Job item
Copy the listing below line for line, leaving out the pictures.

================================

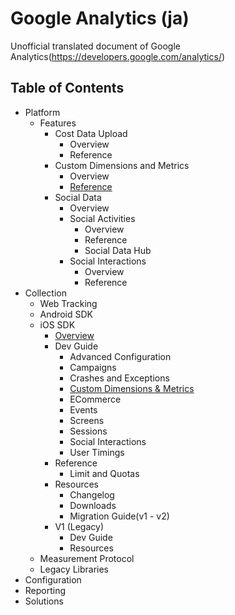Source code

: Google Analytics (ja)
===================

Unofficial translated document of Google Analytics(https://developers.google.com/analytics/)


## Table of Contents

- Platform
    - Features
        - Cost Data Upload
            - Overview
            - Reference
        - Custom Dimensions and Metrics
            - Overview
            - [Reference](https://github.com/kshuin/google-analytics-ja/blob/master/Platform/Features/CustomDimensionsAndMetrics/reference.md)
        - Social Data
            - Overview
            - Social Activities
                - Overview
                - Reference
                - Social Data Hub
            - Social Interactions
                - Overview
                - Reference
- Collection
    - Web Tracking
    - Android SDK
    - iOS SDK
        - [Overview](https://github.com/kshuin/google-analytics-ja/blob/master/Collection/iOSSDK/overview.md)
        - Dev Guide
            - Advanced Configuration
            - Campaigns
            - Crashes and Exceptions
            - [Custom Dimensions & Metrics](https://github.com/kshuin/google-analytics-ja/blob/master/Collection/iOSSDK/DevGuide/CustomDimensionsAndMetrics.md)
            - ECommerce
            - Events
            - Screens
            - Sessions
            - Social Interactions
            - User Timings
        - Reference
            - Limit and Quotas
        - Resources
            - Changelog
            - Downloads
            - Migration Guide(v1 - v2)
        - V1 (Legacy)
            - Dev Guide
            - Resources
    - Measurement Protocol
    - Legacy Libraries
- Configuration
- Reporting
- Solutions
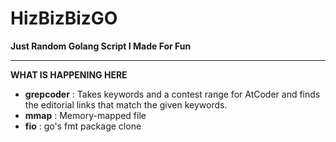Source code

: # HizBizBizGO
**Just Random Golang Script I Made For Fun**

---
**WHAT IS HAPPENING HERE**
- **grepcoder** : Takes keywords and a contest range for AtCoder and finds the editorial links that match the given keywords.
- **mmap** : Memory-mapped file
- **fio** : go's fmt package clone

================================

Output for this exercise
Source code

: Google Analytics (ja)
===================

Unofficial translated document of Google Analytics(https://developers.google.com/analytics/)


## Table of Contents

- Platform
    - Features
        - Cost Data Upload
            - Overview
            - Reference
        - Custom Dimensions and Metrics
            - Overview
            - [Reference](https://github.com/kshuin/google-analytics-ja/blob/master/Platform/Features/CustomDimensionsAndMetrics/reference.md)
        - Social Data
            - Overview
            - Social Activities
                - Overview
                - Reference
                - Social Data Hub
            - Social Interactions
                - Overview
                - Reference
- Collection
    - Web Tracking
    - Android SDK
    - iOS SDK
        - [Overview](https://github.com/kshuin/google-analytics-ja/blob/master/Collection/iOSSDK/overview.md)
        - Dev Guide
            - Advanced Configuration
            - Campaigns
            - Crashes and Exceptions
            - [Custom Dimensions & Metrics](https://github.com/kshuin/google-analytics-ja/blob/master/Collection/iOSSDK/DevGuide/CustomDimensionsAndMetrics.md)
            - ECommerce
            - Events
            - Screens
            - Sessions
            - Social Interactions
            - User Timings
        - Reference
            - Limit and Quotas
        - Resources
            - Changelog
            - Downloads
            - Migration Guide(v1 - v2)
        - V1 (Legacy)
            - Dev Guide
            - Resources
    - Measurement Protocol
    - Legacy Libraries
- Configuration
- Reporting
- Solutions
Source code

: # HizBizBizGO
**Just Random Golang Script I Made For Fun**

---
**WHAT IS HAPPENING HERE**
- **grepcoder** : Takes keywords and a contest range for AtCoder and finds the editorial links that match the given keywords.
- **mmap** : Memory-mapped file
- **fio** : go's fmt package clone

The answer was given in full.